When your surgery goes wrong hospitals profit The Washington Post
Post on: 16 Март, 2015 No Comment
By Sarah Kliff April 16, 2013
For a patient, a surgical complication can be a painful, even deadly. For a hospital, a surgical complication can be incredibly profitable.
A surgical complication increases a procedure’s average contribution margin by 330 percent for the privately insured and 190 percent for Medicare patients, according to a study published this week in the Journal of the American Medical Association.
The study underscores how ludicrous the incentives are in the American health care system, generally paying doctors for each medical service they provide, even if some of that care is the result of a surgery gone wrong.
If you personalize this and a relative is having heart surgery, which gets complicated by pneumonia, I don’t think we would want a hospital’s profit to go up as a result of that pneumonia, said study co-author Barry Rosenberg, a partner in Boston Consulting Group’s health care practice.
The study does not imply that hospitals intentionally complicate surgeries to bring in more revenue. Most surgeries, about 95 percent, go off without a hitch. What it does suggest to the surgeon, writer and Harvard professor Atul Gawande is that hospitals now see little reason to invest in technologies that would reduce complications when the only prize at the end would be lower income.
The JAMA study was born out of a joint project between the Boston Consulting Group and Gawande, who were trying to bring a safe surgery checklist into more hospitals.
Part of what we have been trying to unravel is why some of the simple quality control measures that we know work are very slow to penetrate, Gawande told me in an interview. This puts in perspective how weak the incentives are [to improve quality]. Complications produced massively higher profits.
Rosenberg explained, We started realizing that, if hospitals were to implement the safe surgery checklist and reduce complications that, paradoxically, hospital profits would fall.
This study looked to quantify how much, exactly, a hospital had to lose if it reduced its number of surgical complications. It focused on claims data provided by a 12-hospital chain in the South. The hospital treated 35,394 patients for 12 common surgical procedures, including appendectomies and coronary artery bypass. Of those patients, 1,820 had complications ranging from an infection at the surgery site to cardiac arrest.
Patients who had complications had to spend more time in the hospital. They stayed for an average of 14 days in the hospital, compared to the three-day stays of surgical patients who experienced no glitches.

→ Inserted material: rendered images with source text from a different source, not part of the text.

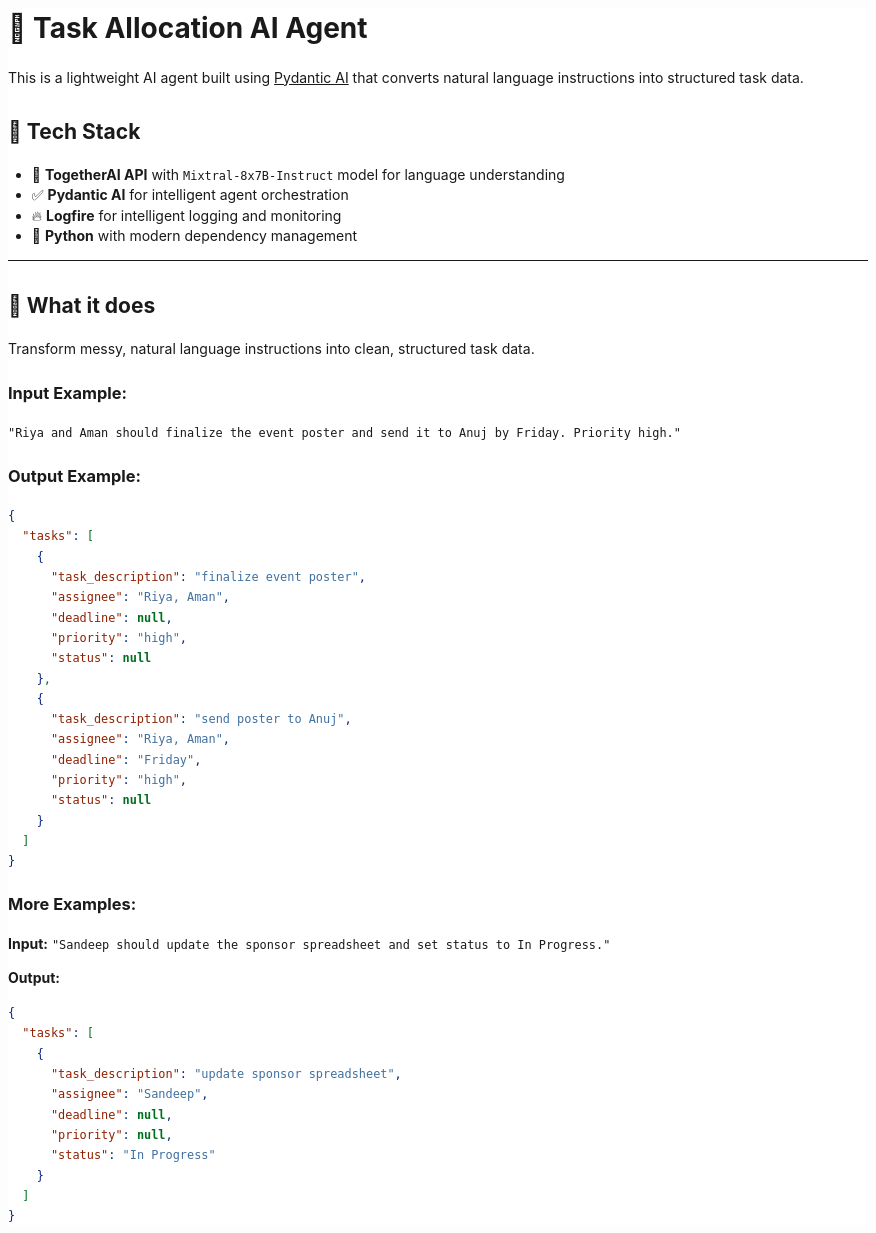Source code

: # 🧠 Task Allocation AI Agent

This is a lightweight AI agent built using [Pydantic AI](https://github.com/astral-sh/pydantic-ai) that converts natural language instructions into structured task data.

## 🔧 Tech Stack

- 🧠 **TogetherAI API** with `Mixtral-8x7B-Instruct` model for language understanding
- ✅ **Pydantic AI** for intelligent agent orchestration
- 🔥 **Logfire** for intelligent logging and monitoring
- 🐍 **Python** with modern dependency management

---

## 🚀 What it does

Transform messy, natural language instructions into clean, structured task data.

### Input Example:
```
"Riya and Aman should finalize the event poster and send it to Anuj by Friday. Priority high."
```

### Output Example:
```json
{
  "tasks": [
    {
      "task_description": "finalize event poster",
      "assignee": "Riya, Aman",
      "deadline": null,
      "priority": "high",
      "status": null
    },
    {
      "task_description": "send poster to Anuj",
      "assignee": "Riya, Aman",
      "deadline": "Friday",
      "priority": "high",
      "status": null
    }
  ]
}
```

### More Examples:

**Input:** `"Sandeep should update the sponsor spreadsheet and set status to In Progress."`

**Output:**
```json
{
  "tasks": [
    {
      "task_description": "update sponsor spreadsheet",
      "assignee": "Sandeep",
      "deadline": null,
      "priority": null,
      "status": "In Progress"
    }
  ]
}
```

The surgical complications also generated tremendously higher contribution margins. This is the amount a hospital nets on a surgery after discounting all the costs devoted to the individual patients, such as the doctors or nurses who provided treatment. This does not include the cost of facilities or specific equipment but, as Princeton health policy economist Uwe Reinhardt writes in a commentary in the JAMA issue, this is a particularly good metric to measure a hospital’s long-term viability.
When a surgical complication occurred, the profit margin jumped from $16,936 to $55,953. For Medicare patients, profits grew from $1,880 to $3,269.

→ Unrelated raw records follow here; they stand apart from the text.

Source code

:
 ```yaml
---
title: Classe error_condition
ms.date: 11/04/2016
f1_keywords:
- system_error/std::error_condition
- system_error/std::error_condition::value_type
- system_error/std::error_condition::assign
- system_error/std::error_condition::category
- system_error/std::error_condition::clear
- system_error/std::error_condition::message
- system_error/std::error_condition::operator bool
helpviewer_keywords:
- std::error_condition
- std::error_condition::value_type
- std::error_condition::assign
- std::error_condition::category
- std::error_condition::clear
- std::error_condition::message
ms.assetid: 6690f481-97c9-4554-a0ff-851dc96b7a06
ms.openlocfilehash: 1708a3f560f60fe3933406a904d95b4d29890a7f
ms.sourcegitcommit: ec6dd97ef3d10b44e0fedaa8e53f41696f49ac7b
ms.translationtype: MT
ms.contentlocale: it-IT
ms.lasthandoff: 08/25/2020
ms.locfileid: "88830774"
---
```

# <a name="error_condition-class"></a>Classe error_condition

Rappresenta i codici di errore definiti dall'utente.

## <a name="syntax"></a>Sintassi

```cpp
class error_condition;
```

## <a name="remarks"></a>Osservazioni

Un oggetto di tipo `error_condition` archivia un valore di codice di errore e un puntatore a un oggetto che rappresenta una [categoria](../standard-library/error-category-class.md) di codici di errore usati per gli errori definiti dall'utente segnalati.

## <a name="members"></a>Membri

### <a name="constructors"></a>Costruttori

Most US hospitals treat patient populations primarily covered by Medicare or private payers and programs to reduce complications may worsen their near-term financial performance, the study’s authors contended.
What’s more, hospitals that do reduce complications don’t really get much of a reward at the end. The savings accrue to Medicare or private insurers who don’t have to pay out another claim.
Most of the value goes to the payer when most of the work is borne by the hospital, Rosenberg said.
To reset the incentives, Gawande and Rosenberg advocate taking more aggressive steps to tether doctors’ payments to the quality of care they provide. Right now, 90 percent of private market payments have nothing to do with value.
The additional money from complications is a lot of money to part with, unless what you’re doing is going to get rewarded, and you have a financial incentive to install a quality control program, Gawande said.
If hospitals receive a set amount for every heart surgery they perform, for example, they suddenly have an incentive to reduce complications — they know the extra medical spending will come out of their own budget.
Only 5.3 percent of patients have a complication, so we’re talking about 95 percent without that, Rosenberg said. It wouldn’t be crazy to think about paying a little bit more for the uncomplicated procedures, and the hospital bears some of the risk if something goes wrong.
Under that model, better results do translate into higher payments—the exact opposite of the system we have right now.